The Freedom From Religion Foundation is strenuously objecting to an evangelical organization mentoring kids at a South Carolina elementary school.
A concerned parent informed FFRF that the Beaufort County School District partners with a religious organization, Real Champions of the Lowcountry, to provide mentors and religious instruction to students at Okatie Elementary School. The school coordinates one-on-one mentoring by Real Champions volunteers during the school day. Students are reportedly regularly removed from classrooms in the morning to participate in Real Champions activities.
Real Champions is an evangelical organization that seeks to proselytize. The Real Champions Statement of Faith includes the following:
We believe that we are called to communicate the Gospel to everyone in our generation and nurture disciples, carrying out The Great Commission that our Lord Jesus Christ commanded.
Real Champions mentors are recruited by Grace Coastal Church. The mission of Real Champions includes empowering youth “spiritually.” The volunteer/mentor application makes clear the evangelical purpose of the organization:
The Christ-Centered Mentor: has accepted Christ as Lord and Savior studies and tries personally to apply GOD’s word; is striving to know GOD intimately and become more like Christ; seek GOD’s will for his/her life; is deeply committed to loving the members of the body of Christ; expresses that Love by allowing the Holy Spirit to work in, as well through him/her; help other become responsible followers of Christ. (emphasis in original).
Okatie Elementary School sent home permission slips seeking student participation in the Real Champions program.
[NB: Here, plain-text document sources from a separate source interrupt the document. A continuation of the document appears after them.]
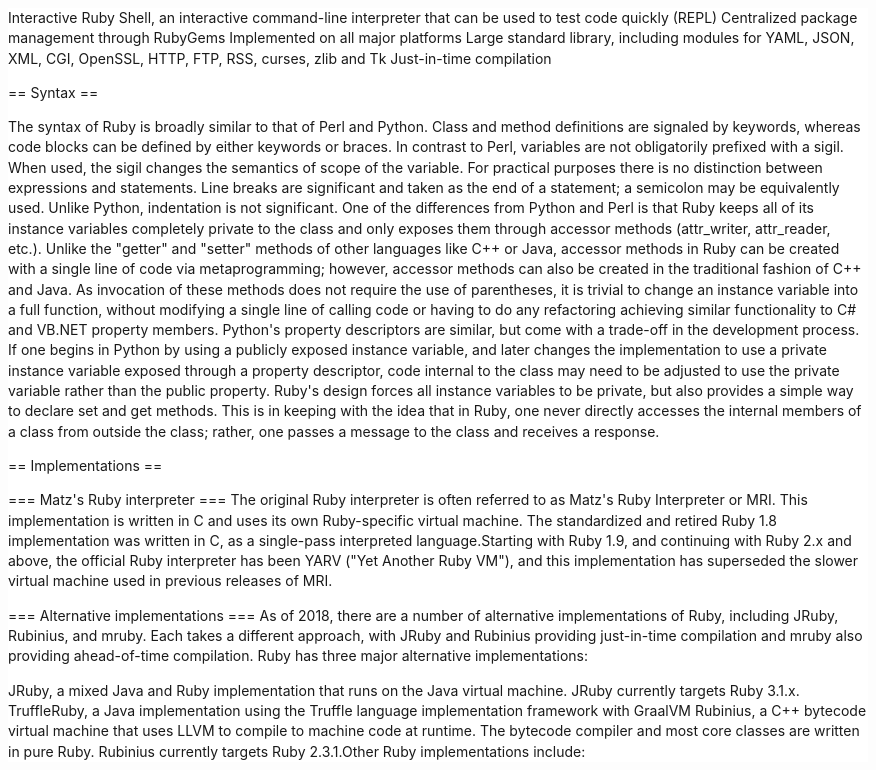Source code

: Interactive Ruby Shell, an interactive command-line interpreter that can be used to test code quickly (REPL)
Centralized package management through RubyGems
Implemented on all major platforms
Large standard library, including modules for YAML, JSON, XML, CGI, OpenSSL, HTTP, FTP, RSS, curses, zlib and Tk
Just-in-time compilation


== Syntax ==

The syntax of Ruby is broadly similar to that of Perl and Python. Class and method definitions are signaled by keywords, whereas code blocks can be defined by either keywords or braces. In contrast to Perl, variables are not obligatorily prefixed with a sigil. When used, the sigil changes the semantics of scope of the variable. For practical purposes there is no distinction between expressions and statements. Line breaks are significant and taken as the end of a statement; a semicolon may be equivalently used. Unlike Python, indentation is not significant.
One of the differences from Python and Perl is that Ruby keeps all of its instance variables completely private to the class and only exposes them through accessor methods (attr_writer, attr_reader, etc.). Unlike the "getter" and "setter" methods of other languages like C++ or Java, accessor methods in Ruby can be created with a single line of code via metaprogramming; however, accessor methods can also be created in the traditional fashion of C++ and Java. As invocation of these methods does not require the use of parentheses, it is trivial to change an instance variable into a full function, without modifying a single line of calling code or having to do any refactoring achieving similar functionality to C# and VB.NET property members.
Python's property descriptors are similar, but come with a trade-off in the development process. If one begins in Python by using a publicly exposed instance variable, and later changes the implementation to use a private instance variable exposed through a property descriptor, code internal to the class may need to be adjusted to use the private variable rather than the public property. Ruby's design forces all instance variables to be private, but also provides a simple way to declare set and get methods. This is in keeping with the idea that in Ruby, one never directly accesses the internal members of a class from outside the class; rather, one passes a message to the class and receives a response.


== Implementations ==


=== Matz's Ruby interpreter ===
The original Ruby interpreter is often referred to as Matz's Ruby Interpreter or MRI. This implementation is written in C and uses its own Ruby-specific virtual machine.
The standardized and retired Ruby 1.8 implementation was written in C, as a single-pass interpreted language.Starting with Ruby 1.9, and continuing with Ruby 2.x and above, the official Ruby interpreter has been YARV ("Yet Another Ruby VM"), and this implementation has superseded the slower virtual machine used in previous releases of MRI.


=== Alternative implementations ===
As of 2018, there are a number of alternative implementations of Ruby, including JRuby, Rubinius, and mruby. Each takes a different approach, with JRuby and Rubinius providing just-in-time compilation and mruby also providing ahead-of-time compilation.
Ruby has three major alternative implementations:

JRuby, a mixed Java and Ruby implementation that runs on the Java virtual machine. JRuby currently targets Ruby 3.1.x.
TruffleRuby, a Java implementation using the Truffle language implementation framework with GraalVM
Rubinius, a C++ bytecode virtual machine that uses LLVM to compile to machine code at runtime. The bytecode compiler and most core classes are written in pure Ruby. Rubinius currently targets Ruby 2.3.1.Other Ruby implementations include:
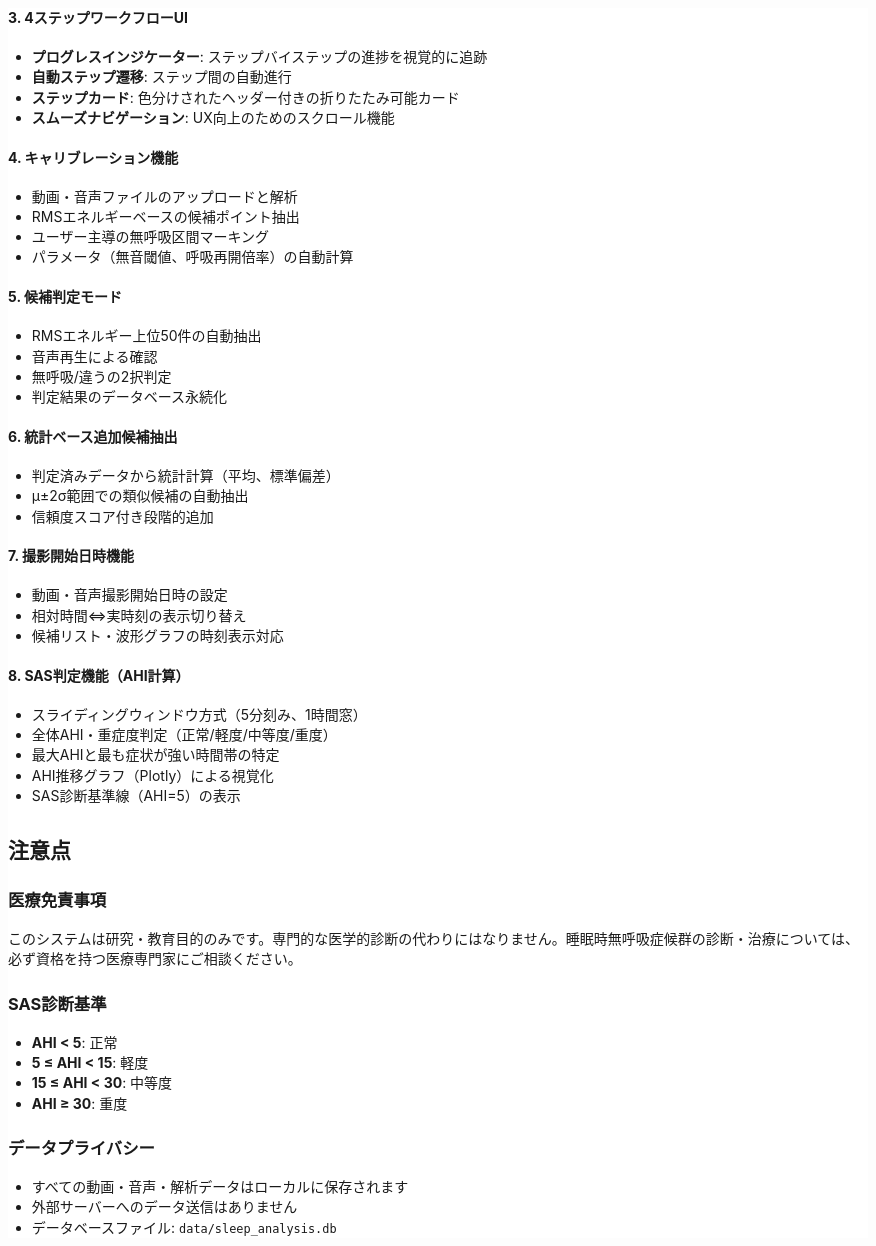 #### 3. 4ステップワークフローUI
- **プログレスインジケーター**: ステップバイステップの進捗を視覚的に追跡
- **自動ステップ遷移**: ステップ間の自動進行
- **ステップカード**: 色分けされたヘッダー付きの折りたたみ可能カード
- **スムーズナビゲーション**: UX向上のためのスクロール機能

#### 4. キャリブレーション機能
- 動画・音声ファイルのアップロードと解析
- RMSエネルギーベースの候補ポイント抽出
- ユーザー主導の無呼吸区間マーキング
- パラメータ（無音閾値、呼吸再開倍率）の自動計算

#### 5. 候補判定モード
- RMSエネルギー上位50件の自動抽出
- 音声再生による確認
- 無呼吸/違うの2択判定
- 判定結果のデータベース永続化

#### 6. 統計ベース追加候補抽出
- 判定済みデータから統計計算（平均、標準偏差）
- μ±2σ範囲での類似候補の自動抽出
- 信頼度スコア付き段階的追加

#### 7. 撮影開始日時機能
- 動画・音声撮影開始日時の設定
- 相対時間⇔実時刻の表示切り替え
- 候補リスト・波形グラフの時刻表示対応

#### 8. SAS判定機能（AHI計算）
- スライディングウィンドウ方式（5分刻み、1時間窓）
- 全体AHI・重症度判定（正常/軽度/中等度/重度）
- 最大AHIと最も症状が強い時間帯の特定
- AHI推移グラフ（Plotly）による視覚化
- SAS診断基準線（AHI=5）の表示

## 注意点

### 医療免責事項
このシステムは研究・教育目的のみです。専門的な医学的診断の代わりにはなりません。睡眠時無呼吸症候群の診断・治療については、必ず資格を持つ医療専門家にご相談ください。

### SAS診断基準
- **AHI < 5**: 正常
- **5 ≤ AHI < 15**: 軽度
- **15 ≤ AHI < 30**: 中等度
- **AHI ≥ 30**: 重度

### データプライバシー
- すべての動画・音声・解析データはローカルに保存されます
- 外部サーバーへのデータ送信はありません
- データベースファイル: `data/sleep_analysis.db`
Those permission slips say:
Real Champions is a faith based program encouraging your child to excel following the school’s character development platform. Being a faith based mentor program Real Champions will use Bible passages and prayer to encourage your student to achieve success.
The permission slip requests permission for children to participate in a “weekly faith based mentor program” and also for Real Champions to have access to the child’s school records.
The district cannot allow its schools to be used as religious recruiting grounds, FFRF contends.
“It is well settled that public schools may not advance or promote religion,” Senior Counsel Patrick Elliott writes to Beaufort County School District Superintendent Jeffrey Moss. “It is inappropriate and unconstitutional for the district to offer religious instructors unique access to its students. The partnership between a religious mentorship program and the Beaufort County School District impermissibly advances religion, communicates a message of school district endorsement of religion, and excessively entangles the school district and religion.”
It is irrelevant that permission forms were provided to parents, FFRF informs the district. Courts have summarily rejected arguments that voluntariness excuses a constitutional violation.
Given how young and impressionable these students are, this violation of the Constitution is particularly egregious, FFRF declares. The school system must immediately stop this violation to avoid unnecessary and costly legal action.
“We’re shocked that the school district doesn’t realize the inappropriateness of this program,” says FFRF Co-President Annie Laurie Gaylor. “Religious organizations should never be allowed access to such young public school children.”
The Freedom From Religion Foundation is a national nonprofit organization with 29,000 members across the country, including hundreds in South Carolina. Its purpose is to protect the constitutional principle of separation between state and church.